» **Selected extract**
[PATCH] D11438: Fix x86_64 fp128 calling convention

Xinliang David Li via llvm-commits llvm-commits at lists.llvm.org
Tue Dec 1 16:09:45 PST 2015


ok -- sounds good. Please submit patch-1 and we will do a final look.

David


On Tue, Dec 1, 2015 at 4:06 PM, Chih-hung Hsieh <chh at google.com> wrote:

> David,
>
> I tried again to do without ReplaceValueWith in SoftenFloatResult for
> fp128,
> and with cloning of nodes in SoftenFloatOperand. I found more problems than
> my previous FCOPYSIGN example.
>
> For the CopyToReg opcode, I found multiple formats and
> there could be multiple "result values". The simple call to
>    ReplaceValueWith(SDValue(N, 0), Res);
> at the end of current SoftenFloatOperand won't work.
> I will need to call
>    ReplaceValueWith(SDValue(N, i), SDValue(NewNode, i));
> for every result i.
> So that added not only more code into SoftenFloatOp_*, but also
> more complicated SoftenFloatOperand.
>
> Another more difficult pattern is
>     Soften float result 0: t4: f128 = fmul t2, ConstantFP:f128
> followed by
>     Expand integer result: t5: i128 = bitcast t4
>
> If SoftenFloatResult does not call ReplaceValueWith for t4,
> ExpandIntegerResult will need to "replace" its operand with softened t4
> or clone the whole BITCASE node. That will require more complicated
> changes in ExpandRes_BITCAST(N, Lo, Hi) and ExpandIntegerResult.
> Right now, in my patch I have only a simple condition inside
> ExpandRes_BITCAST
> to do nothing for fp128, because we can keep f128 and i128 in the same
> register.

» **Instructions**
1. Repeat a passage from the fp128 calling convention thread word for word: begin at the words that contain "ok -- sounds" and stop after "previous FCOPYSIGN example.".
2. Go on with the fp128 calling convention thread from the point where it stops.

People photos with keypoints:
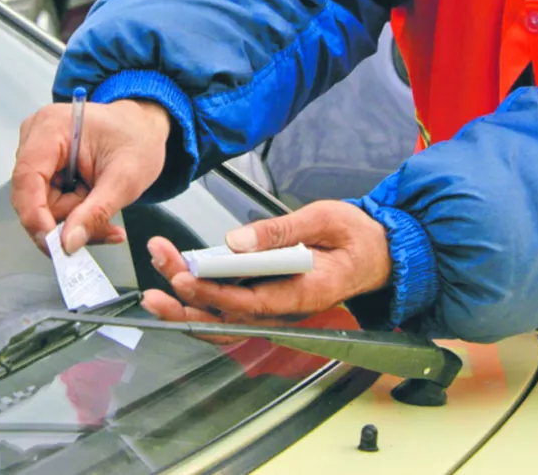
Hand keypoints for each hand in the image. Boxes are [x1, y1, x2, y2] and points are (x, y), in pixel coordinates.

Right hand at [12, 98, 169, 252]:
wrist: (142, 130)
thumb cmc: (137, 141)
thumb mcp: (126, 180)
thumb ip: (96, 213)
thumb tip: (68, 243)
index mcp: (51, 127)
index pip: (27, 178)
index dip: (36, 216)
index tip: (57, 246)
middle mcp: (34, 137)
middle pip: (33, 198)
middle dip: (67, 220)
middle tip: (104, 225)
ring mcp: (36, 153)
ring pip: (41, 207)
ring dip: (74, 217)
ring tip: (105, 206)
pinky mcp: (43, 168)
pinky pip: (49, 204)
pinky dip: (74, 214)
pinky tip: (95, 206)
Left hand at [140, 200, 391, 323]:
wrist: (379, 254)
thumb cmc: (356, 237)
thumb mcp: (325, 219)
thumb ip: (281, 231)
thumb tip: (237, 241)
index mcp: (305, 293)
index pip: (251, 302)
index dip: (214, 292)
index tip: (185, 276)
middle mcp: (287, 309)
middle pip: (227, 317)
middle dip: (187, 299)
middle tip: (158, 274)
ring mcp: (277, 308)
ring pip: (224, 318)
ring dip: (188, 300)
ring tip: (159, 271)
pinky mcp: (269, 300)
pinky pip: (231, 309)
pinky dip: (202, 296)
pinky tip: (179, 275)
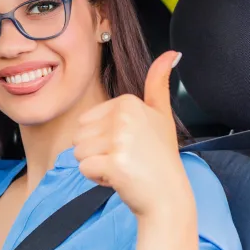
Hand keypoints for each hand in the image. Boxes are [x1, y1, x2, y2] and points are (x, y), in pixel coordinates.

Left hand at [73, 51, 192, 221]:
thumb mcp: (161, 115)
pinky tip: (119, 179)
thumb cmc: (160, 158)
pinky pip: (84, 169)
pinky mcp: (114, 163)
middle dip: (96, 152)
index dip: (103, 138)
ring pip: (78, 152)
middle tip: (125, 159)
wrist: (168, 196)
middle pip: (79, 135)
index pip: (86, 121)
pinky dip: (97, 179)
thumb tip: (172, 53)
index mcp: (129, 102)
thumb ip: (159, 83)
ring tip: (123, 168)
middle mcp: (124, 117)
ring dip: (96, 165)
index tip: (129, 146)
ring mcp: (119, 140)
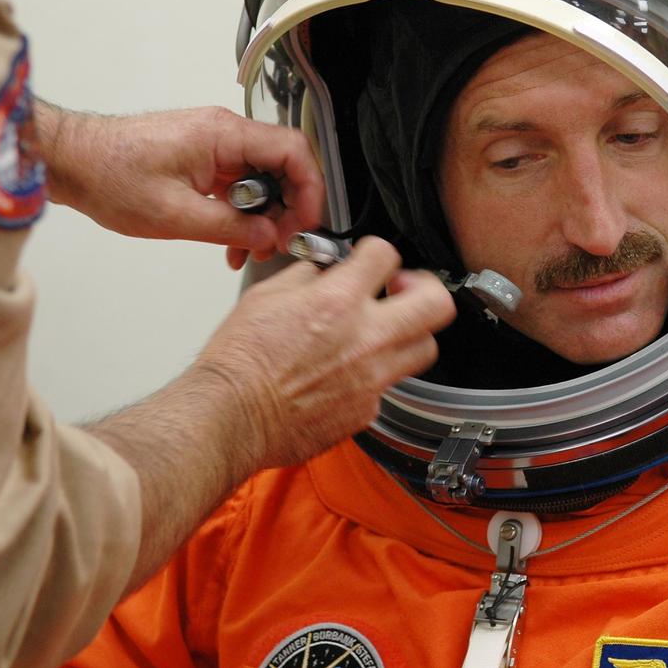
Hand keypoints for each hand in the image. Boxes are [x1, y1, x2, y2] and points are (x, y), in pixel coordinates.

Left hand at [35, 102, 322, 265]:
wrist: (70, 162)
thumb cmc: (109, 175)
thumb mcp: (175, 214)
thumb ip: (231, 228)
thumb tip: (270, 238)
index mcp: (224, 134)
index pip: (293, 151)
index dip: (310, 190)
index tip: (306, 223)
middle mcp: (224, 133)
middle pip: (283, 167)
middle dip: (288, 209)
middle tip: (279, 243)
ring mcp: (214, 146)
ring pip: (263, 181)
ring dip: (264, 217)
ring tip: (251, 249)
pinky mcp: (203, 159)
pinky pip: (240, 186)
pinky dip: (242, 214)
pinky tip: (230, 242)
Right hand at [193, 236, 456, 468]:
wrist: (231, 416)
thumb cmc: (240, 361)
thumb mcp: (266, 296)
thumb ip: (308, 277)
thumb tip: (324, 272)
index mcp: (339, 301)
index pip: (387, 255)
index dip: (379, 251)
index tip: (372, 258)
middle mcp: (366, 338)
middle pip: (437, 304)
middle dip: (426, 289)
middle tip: (403, 290)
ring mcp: (372, 378)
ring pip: (425, 349)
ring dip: (410, 334)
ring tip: (385, 332)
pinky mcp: (367, 411)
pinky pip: (390, 385)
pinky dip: (377, 374)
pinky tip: (352, 372)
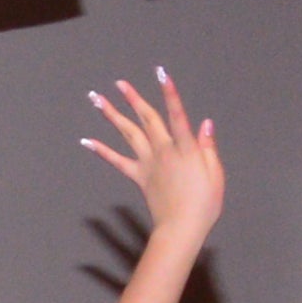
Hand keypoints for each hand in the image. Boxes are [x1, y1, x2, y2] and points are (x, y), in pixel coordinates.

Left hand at [83, 70, 223, 240]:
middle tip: (120, 83)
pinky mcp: (138, 176)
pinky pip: (116, 161)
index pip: (177, 114)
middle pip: (146, 119)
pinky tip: (86, 140)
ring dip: (112, 114)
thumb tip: (205, 124)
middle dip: (133, 98)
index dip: (169, 93)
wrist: (181, 228)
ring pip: (128, 133)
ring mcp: (148, 163)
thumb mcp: (215, 173)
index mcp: (185, 148)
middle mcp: (163, 151)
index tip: (161, 73)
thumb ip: (207, 147)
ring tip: (97, 99)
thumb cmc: (204, 203)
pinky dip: (101, 150)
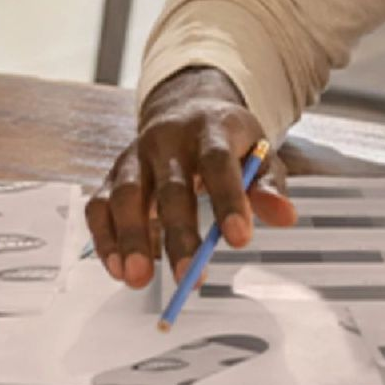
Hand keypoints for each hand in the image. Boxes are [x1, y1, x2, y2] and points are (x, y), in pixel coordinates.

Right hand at [85, 66, 295, 290]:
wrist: (186, 107)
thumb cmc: (227, 140)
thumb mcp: (258, 153)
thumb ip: (269, 185)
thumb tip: (284, 216)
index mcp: (209, 129)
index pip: (218, 162)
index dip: (228, 199)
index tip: (239, 240)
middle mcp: (167, 139)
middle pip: (170, 185)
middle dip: (178, 233)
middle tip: (188, 277)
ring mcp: (135, 155)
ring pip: (125, 194)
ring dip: (130, 237)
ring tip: (138, 278)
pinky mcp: (113, 174)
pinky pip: (99, 205)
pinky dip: (104, 238)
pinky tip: (117, 268)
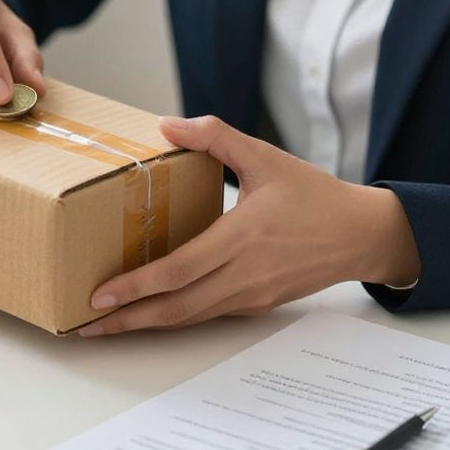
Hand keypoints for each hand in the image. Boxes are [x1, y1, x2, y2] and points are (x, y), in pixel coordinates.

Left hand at [78, 115, 420, 335]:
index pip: (180, 269)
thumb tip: (166, 124)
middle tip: (86, 324)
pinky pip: (208, 314)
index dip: (137, 285)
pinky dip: (175, 317)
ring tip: (107, 325)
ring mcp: (251, 295)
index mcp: (243, 236)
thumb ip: (215, 136)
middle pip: (177, 307)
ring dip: (146, 323)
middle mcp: (245, 274)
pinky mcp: (257, 304)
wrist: (362, 235)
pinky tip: (151, 313)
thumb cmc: (315, 195)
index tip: (100, 293)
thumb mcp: (265, 156)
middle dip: (128, 319)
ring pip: (190, 318)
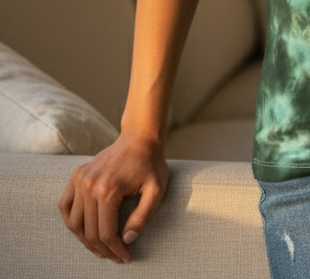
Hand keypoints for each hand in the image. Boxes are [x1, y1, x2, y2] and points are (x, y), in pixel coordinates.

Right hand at [59, 133, 169, 262]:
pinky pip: (65, 206)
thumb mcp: (156, 189)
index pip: (106, 233)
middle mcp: (89, 185)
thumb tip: (126, 239)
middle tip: (116, 257)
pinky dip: (72, 222)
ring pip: (74, 223)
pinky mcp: (76, 175)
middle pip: (89, 232)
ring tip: (102, 248)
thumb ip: (143, 216)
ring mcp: (80, 179)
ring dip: (85, 241)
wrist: (139, 138)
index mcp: (109, 189)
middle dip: (103, 250)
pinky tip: (85, 230)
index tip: (127, 258)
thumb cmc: (151, 164)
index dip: (116, 250)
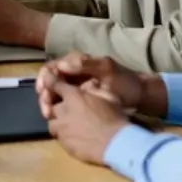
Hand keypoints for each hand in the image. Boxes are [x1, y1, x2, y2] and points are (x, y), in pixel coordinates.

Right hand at [35, 52, 164, 121]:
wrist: (138, 95)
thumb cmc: (124, 80)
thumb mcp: (107, 69)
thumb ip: (85, 64)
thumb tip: (62, 65)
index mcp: (76, 62)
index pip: (51, 68)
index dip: (44, 79)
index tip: (43, 92)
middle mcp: (71, 72)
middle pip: (48, 81)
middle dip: (44, 95)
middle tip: (46, 110)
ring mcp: (75, 86)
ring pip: (53, 93)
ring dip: (48, 104)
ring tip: (49, 116)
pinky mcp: (79, 99)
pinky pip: (62, 102)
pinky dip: (57, 110)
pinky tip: (57, 119)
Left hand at [46, 79, 130, 165]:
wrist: (115, 144)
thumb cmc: (114, 117)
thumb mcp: (109, 96)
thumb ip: (95, 88)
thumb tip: (89, 83)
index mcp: (73, 96)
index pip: (54, 85)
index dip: (50, 81)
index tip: (49, 79)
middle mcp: (63, 111)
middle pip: (51, 105)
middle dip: (56, 105)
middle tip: (66, 108)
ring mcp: (62, 129)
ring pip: (52, 123)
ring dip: (58, 121)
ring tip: (69, 124)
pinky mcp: (65, 145)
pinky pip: (59, 137)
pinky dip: (64, 135)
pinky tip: (74, 136)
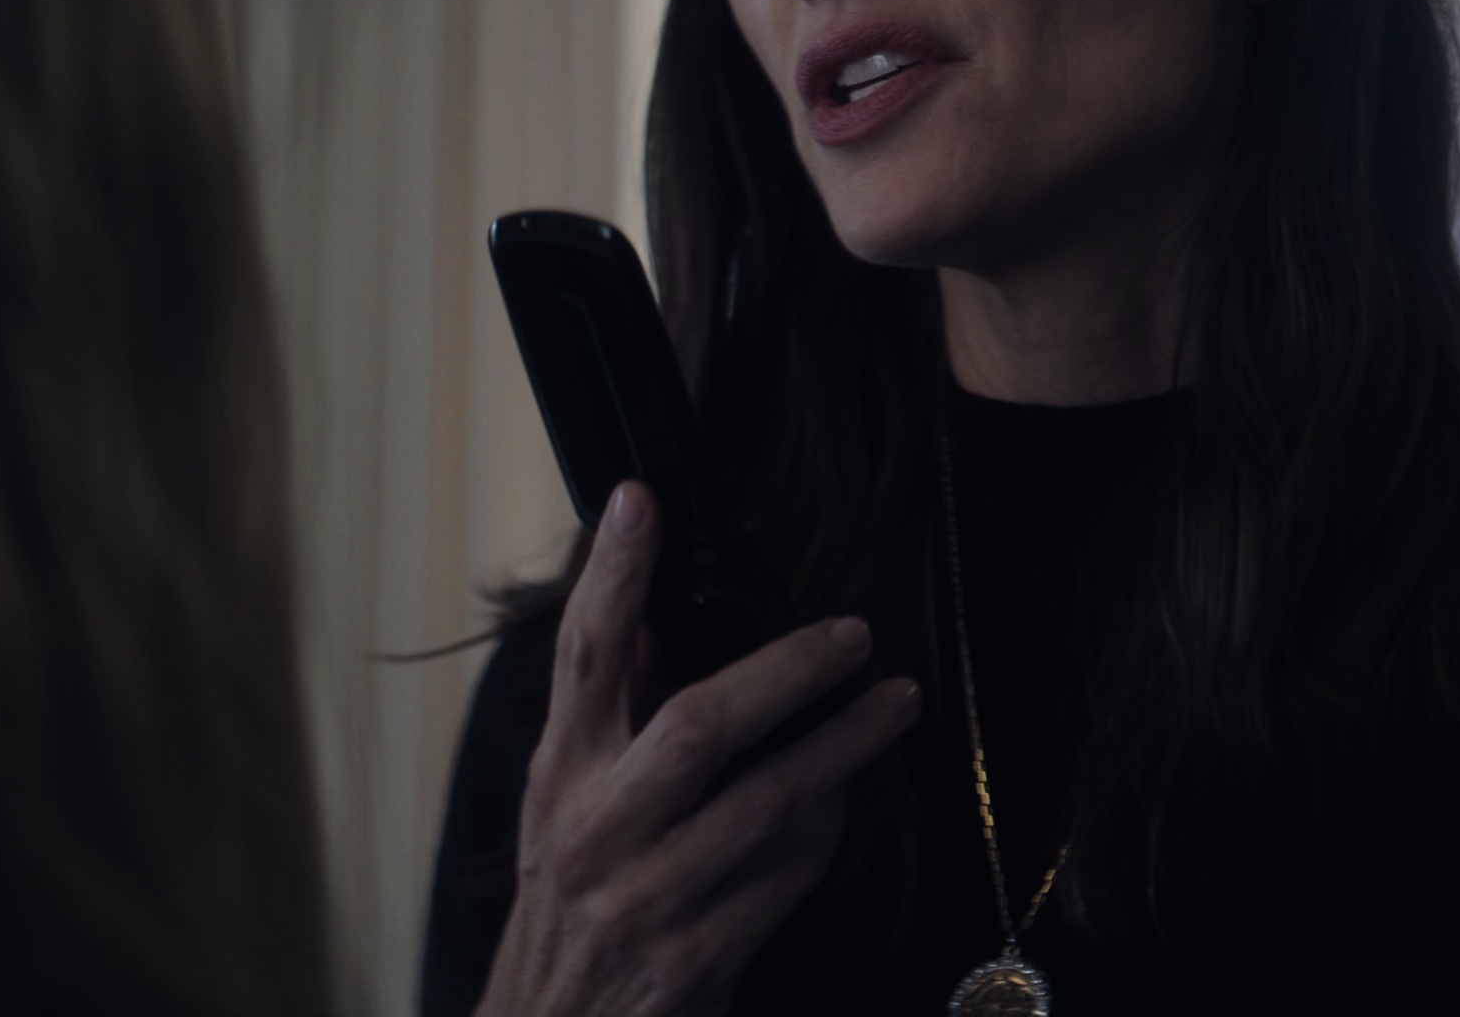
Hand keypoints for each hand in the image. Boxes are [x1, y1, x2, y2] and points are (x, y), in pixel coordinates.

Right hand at [477, 482, 919, 1016]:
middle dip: (787, 669)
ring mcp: (648, 900)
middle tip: (853, 631)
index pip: (582, 658)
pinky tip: (850, 800)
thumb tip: (651, 621)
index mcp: (562, 779)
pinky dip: (828, 828)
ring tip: (897, 700)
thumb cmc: (569, 911)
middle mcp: (598, 833)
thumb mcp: (566, 810)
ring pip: (769, 801)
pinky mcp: (698, 958)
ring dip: (846, 745)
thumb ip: (605, 722)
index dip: (610, 575)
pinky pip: (789, 873)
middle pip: (698, 723)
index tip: (641, 500)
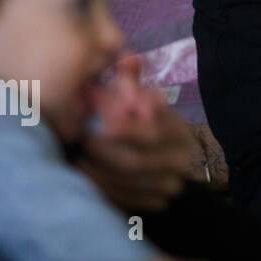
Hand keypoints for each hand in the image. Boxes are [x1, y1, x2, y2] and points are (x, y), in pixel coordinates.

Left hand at [77, 56, 197, 212]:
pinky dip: (102, 187)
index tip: (95, 124)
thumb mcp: (139, 97)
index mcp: (178, 130)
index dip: (121, 130)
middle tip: (82, 139)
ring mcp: (170, 184)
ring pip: (127, 182)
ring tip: (80, 155)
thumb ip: (130, 81)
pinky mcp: (156, 202)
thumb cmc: (140, 119)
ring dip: (99, 169)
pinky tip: (86, 172)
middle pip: (136, 161)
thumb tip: (127, 58)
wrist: (160, 156)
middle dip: (103, 151)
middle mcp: (180, 159)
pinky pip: (125, 199)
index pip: (150, 133)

» **Answers to the problems**
1.
ok -- sounds good. Please submit patch-1 and we will do a final look.

David


On Tue, Dec 1, 2015 at 4:06 PM, Chih-hung Hsieh <chh at google.com> wrote:

> David,
>
> I tried again to do without ReplaceValueWith in SoftenFloatResult for
> fp128,
> and with cloning of nodes in SoftenFloatOperand. I found more problems than
> my previous FCOPYSIGN example.

2.
>
> So, without ReplaceValueWith inside SoftenFloatResult, we not only need to
> clone nodes in SoftenFloatOperands, but also in other kinds of "legalize"
> functions like ExpandIntegerResult.
>
> Comparing the two approaches:
> (1) calling ReplaceValueWith of a node to save cloning of all user nodes
> like I have now, or
> (2) not calling ReplaceValueWith of a node but clone all user nodes when
> that node is scanned as an operand.
> I saw both patterns in llvm, but (1) seemed to be more efficient.
> I think the <valid>Op_* functions exist because some operand nodes are not
> transformed
> to other "legal" type. Right now most "illegal" type node are transformed
> to legal type,
> but that won't be true for new x86_64 f128 type. If we use approach (2),
> we will need to add many new <valid>Op_* functions and even change the
> ExpandIntegerResult function.
> To me, it is lower risk to depend on fewer <valid>Op_* functions to handle
> f128/i128 values in register, than to depend on more <valid>Op_* and
> <valid>Res_* functions to clone the new soften-yet-still-f128-type operands.
>
> Beside this issue, do you see other area to change?
>
> I have tried the part 1 subset mentioned in my previous comment.
> That passed all current llvm unit tests and include the following files.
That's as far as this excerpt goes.